Innovation Watch: The neural network designed to kill jargon


Imagine scientific studies translated to plain English. A neural network has been created to do just that. We picture a world where even complicated legal documents are easily understood by everyone.

A team of researchers have created a neural network designed to produce plain English summaries of complicated texts, such as scientific research papers.

The work actually came from developing new AI approaches for an entirely different project, which focused on particularly tricky physics problems. The team soon realised the approach were there using could be used for other tasks computers find difficult – such as processing natural language.

Neural networks are excellent at pattern recognition. They can recognise faces in photos, forecast sales and detect abnormalities in data. What they’re not so hot at is correlating information from long strings of data – exactly the sort that’s required to summarise a complicated paper or essay.

This new network uses a concept called a rotational unit of memory (RUM), which helps it ‘remember’ better.

The results are eye-opening. Here are the summaries of a research paper, first using a traditional neural network:

“Baylisascariasis,” kills mice, has endangered the allegheny woodrat and has caused disease like blindness or severe consequences. This infection, termed “baylisascariasis,” kills mice, has endangered the allegheny woodrat and has caused disease like blindness or severe consequences. This infection, termed “baylisascariasis,” kills mice, has endangered the allegheny woodrat.

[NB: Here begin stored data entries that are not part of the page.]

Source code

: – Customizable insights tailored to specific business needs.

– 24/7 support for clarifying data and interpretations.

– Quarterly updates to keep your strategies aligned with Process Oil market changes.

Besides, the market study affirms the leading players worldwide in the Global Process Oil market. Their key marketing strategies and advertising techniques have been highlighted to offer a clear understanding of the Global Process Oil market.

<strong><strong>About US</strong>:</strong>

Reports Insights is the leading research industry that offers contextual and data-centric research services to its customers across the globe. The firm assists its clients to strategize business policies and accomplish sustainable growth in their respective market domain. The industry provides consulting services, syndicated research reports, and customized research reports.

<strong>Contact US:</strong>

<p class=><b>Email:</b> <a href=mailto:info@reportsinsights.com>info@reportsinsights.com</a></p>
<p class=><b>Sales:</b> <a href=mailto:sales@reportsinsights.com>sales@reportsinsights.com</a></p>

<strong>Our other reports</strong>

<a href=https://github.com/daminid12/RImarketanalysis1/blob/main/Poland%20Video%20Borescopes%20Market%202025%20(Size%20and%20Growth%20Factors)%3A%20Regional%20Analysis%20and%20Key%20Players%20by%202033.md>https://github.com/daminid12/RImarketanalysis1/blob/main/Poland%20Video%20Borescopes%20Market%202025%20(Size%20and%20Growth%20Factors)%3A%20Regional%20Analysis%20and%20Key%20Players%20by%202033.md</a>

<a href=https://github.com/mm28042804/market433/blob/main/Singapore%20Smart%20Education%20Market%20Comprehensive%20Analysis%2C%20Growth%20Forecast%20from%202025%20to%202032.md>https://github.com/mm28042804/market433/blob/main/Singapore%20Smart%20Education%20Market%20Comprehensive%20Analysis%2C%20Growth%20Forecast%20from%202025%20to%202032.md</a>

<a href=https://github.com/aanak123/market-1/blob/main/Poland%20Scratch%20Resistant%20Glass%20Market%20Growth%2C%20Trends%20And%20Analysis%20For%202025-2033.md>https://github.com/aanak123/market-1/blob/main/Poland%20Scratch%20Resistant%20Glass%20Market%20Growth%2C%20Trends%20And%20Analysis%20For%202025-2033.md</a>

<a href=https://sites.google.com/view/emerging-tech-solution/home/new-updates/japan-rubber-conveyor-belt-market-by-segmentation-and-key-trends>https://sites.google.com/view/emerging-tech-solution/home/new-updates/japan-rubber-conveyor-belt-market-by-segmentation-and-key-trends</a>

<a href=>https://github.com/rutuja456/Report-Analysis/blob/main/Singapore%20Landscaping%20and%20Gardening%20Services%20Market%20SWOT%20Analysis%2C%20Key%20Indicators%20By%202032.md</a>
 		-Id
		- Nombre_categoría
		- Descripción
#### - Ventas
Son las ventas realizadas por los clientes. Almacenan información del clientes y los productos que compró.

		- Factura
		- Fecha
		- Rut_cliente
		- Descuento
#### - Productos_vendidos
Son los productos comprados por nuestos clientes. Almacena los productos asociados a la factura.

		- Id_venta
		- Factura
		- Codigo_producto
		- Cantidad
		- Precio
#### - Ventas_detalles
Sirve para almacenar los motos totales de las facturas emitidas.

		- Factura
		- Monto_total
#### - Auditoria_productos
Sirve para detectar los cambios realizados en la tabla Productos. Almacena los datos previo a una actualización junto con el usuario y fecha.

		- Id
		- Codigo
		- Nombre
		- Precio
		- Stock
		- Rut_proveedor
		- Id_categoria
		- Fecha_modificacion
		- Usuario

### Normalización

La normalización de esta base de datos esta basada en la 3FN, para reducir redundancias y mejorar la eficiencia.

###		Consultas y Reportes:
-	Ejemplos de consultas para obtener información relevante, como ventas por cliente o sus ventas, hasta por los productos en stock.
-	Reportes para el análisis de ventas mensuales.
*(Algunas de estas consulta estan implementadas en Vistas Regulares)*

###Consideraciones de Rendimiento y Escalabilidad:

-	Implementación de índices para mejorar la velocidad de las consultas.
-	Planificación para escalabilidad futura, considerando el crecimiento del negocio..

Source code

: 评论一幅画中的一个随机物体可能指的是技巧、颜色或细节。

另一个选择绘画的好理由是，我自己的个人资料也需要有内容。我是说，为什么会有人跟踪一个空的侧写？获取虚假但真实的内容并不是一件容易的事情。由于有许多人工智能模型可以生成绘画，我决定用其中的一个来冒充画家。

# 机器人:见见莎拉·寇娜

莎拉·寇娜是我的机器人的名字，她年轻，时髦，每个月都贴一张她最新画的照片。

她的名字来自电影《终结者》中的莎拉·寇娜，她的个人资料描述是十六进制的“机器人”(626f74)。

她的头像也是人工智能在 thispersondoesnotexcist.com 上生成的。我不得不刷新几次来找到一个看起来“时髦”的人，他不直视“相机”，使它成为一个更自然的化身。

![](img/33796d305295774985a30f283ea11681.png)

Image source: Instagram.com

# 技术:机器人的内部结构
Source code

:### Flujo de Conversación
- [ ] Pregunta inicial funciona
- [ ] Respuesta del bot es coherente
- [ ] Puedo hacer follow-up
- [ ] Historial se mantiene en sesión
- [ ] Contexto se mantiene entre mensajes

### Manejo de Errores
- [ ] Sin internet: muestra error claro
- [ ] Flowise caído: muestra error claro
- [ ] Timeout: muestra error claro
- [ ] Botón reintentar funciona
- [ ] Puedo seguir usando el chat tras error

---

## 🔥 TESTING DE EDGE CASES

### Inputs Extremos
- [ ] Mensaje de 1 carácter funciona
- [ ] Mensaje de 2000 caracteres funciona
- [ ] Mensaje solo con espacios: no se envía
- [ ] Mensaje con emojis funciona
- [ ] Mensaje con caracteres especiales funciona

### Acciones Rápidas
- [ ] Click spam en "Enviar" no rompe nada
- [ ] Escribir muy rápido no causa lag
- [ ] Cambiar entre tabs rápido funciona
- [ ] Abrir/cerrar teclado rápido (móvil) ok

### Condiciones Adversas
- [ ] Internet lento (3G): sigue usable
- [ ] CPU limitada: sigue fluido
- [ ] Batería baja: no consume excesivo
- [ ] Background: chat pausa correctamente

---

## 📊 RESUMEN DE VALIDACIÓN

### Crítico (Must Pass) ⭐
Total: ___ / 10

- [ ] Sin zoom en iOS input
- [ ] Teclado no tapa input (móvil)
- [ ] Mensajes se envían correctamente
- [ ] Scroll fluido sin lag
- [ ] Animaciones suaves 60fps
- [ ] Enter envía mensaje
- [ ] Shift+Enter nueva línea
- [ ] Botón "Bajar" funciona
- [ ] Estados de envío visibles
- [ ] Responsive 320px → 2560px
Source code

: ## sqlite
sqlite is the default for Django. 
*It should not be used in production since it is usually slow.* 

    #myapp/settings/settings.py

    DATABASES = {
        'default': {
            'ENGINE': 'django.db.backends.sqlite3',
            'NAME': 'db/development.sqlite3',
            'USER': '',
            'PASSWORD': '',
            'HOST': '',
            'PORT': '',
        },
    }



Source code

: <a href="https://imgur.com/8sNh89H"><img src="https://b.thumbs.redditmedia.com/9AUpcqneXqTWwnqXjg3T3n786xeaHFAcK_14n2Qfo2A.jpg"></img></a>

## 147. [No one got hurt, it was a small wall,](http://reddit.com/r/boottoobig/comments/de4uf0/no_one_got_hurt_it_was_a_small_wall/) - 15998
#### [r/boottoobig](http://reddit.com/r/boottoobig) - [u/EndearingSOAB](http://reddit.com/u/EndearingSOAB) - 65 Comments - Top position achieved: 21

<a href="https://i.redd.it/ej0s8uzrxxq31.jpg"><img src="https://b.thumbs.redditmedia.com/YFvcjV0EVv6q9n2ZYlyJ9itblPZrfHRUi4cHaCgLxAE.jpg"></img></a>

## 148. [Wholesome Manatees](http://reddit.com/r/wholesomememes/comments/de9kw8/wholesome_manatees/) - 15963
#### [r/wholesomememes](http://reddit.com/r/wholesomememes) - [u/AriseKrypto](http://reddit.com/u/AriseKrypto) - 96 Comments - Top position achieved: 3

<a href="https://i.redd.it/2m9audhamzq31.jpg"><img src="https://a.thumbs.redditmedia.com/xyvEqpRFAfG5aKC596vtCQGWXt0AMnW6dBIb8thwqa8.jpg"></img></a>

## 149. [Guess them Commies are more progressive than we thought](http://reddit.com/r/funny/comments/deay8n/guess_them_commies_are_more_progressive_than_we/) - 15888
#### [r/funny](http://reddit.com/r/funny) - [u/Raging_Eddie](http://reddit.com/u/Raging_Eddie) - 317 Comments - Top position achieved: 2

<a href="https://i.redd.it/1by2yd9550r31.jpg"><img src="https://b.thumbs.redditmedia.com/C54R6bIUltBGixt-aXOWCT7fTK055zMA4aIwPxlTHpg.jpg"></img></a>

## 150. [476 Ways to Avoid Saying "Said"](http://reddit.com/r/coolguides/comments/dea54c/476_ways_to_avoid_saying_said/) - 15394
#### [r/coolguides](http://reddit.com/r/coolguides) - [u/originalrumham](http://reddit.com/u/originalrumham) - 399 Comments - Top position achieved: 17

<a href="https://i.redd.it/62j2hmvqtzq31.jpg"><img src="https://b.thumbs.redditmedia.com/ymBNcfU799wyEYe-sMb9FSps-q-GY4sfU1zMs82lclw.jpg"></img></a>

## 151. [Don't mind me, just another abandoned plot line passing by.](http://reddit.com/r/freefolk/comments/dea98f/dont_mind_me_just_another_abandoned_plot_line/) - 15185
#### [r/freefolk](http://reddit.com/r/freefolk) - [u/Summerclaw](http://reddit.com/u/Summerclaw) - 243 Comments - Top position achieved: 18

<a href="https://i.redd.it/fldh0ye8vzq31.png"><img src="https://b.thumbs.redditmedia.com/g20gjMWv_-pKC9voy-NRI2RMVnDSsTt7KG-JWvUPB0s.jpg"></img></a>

And then using the scientists’ new RUM neural network:

Urban raccoons may infect people more than previously assumed. 7 percent of surveyed individuals tested positive for raccoon roundworm antibodies. Over 90 percent of raccoons in Santa Barbara play host to this parasite.

The difference is remarkable. The first is repetitive and packed with technical language. The RUM neural network makes it clear and concise.

The implications are big for almost anything. Legal documents can become legible to normal people! Terms & Conditions will suddenly make sense and people might even read End User License Agreements!

It could also help communication between technical and non-technical staff. Or make sure that pitch-decks we send to clients don’t contain jargon familiar to creatives but confusing to everyone else! Perhaps it could even get to a point where it’ll tell copywriters if their lines are going to resonate?

Whatever the results are, we’re looking forward to reading what it produces.